-- Data to process follows --

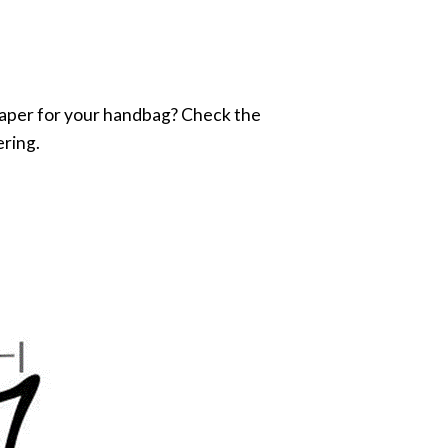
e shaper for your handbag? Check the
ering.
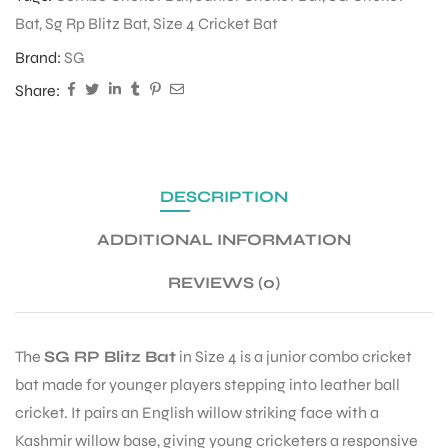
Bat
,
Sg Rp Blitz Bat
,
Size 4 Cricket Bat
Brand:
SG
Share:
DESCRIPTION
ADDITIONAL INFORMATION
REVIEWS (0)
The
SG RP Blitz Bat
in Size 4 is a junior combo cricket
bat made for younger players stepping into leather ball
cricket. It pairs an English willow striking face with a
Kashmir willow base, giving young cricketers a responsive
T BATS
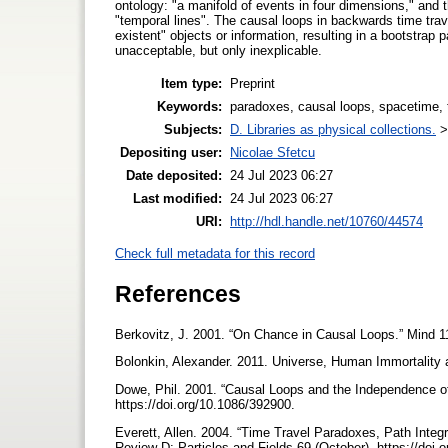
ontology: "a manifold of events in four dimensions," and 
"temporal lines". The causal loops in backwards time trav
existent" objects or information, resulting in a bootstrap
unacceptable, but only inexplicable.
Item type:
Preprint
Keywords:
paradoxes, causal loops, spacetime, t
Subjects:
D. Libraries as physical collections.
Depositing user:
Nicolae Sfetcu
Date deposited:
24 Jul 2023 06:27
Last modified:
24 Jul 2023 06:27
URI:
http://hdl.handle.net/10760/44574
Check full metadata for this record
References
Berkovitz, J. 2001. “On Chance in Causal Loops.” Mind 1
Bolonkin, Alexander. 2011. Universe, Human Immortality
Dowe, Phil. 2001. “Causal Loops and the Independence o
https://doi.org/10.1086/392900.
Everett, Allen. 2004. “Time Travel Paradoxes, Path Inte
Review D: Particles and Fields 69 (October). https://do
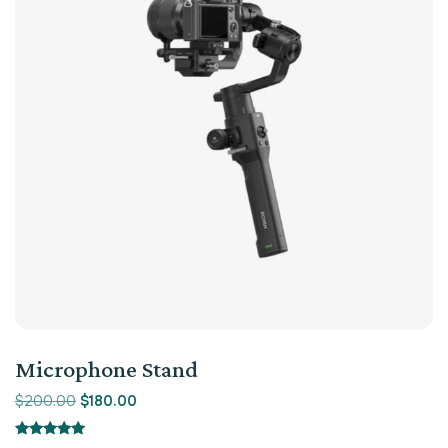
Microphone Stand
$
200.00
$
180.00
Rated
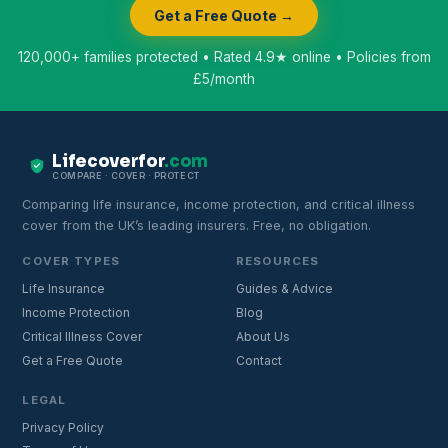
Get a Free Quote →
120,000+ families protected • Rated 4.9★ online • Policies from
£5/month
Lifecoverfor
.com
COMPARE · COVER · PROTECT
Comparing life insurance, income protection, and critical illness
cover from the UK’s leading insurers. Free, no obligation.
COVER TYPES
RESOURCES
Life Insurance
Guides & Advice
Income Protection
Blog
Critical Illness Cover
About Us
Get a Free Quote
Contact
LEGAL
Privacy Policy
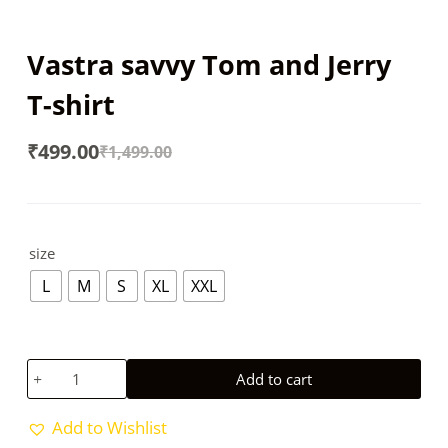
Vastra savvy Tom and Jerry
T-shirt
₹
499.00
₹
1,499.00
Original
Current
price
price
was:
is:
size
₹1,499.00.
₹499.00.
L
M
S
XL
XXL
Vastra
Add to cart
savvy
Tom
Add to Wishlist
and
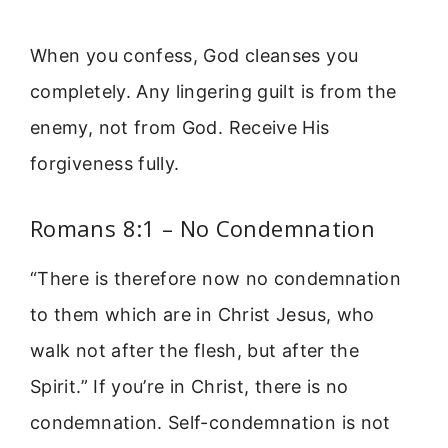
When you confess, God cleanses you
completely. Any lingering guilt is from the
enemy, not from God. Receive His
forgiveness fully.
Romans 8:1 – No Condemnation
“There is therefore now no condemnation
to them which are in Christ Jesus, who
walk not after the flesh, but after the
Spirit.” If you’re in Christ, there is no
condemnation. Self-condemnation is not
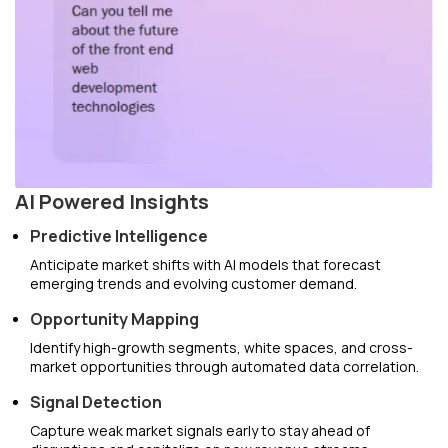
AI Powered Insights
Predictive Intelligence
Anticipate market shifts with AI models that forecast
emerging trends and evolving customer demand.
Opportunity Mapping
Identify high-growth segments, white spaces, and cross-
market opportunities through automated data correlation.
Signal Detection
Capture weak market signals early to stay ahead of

-- Data to process concluded --

• **Task prompt**
Scan the entries above and report the number of lines that contain the word "Free", with no added text.

• **Completed task**
3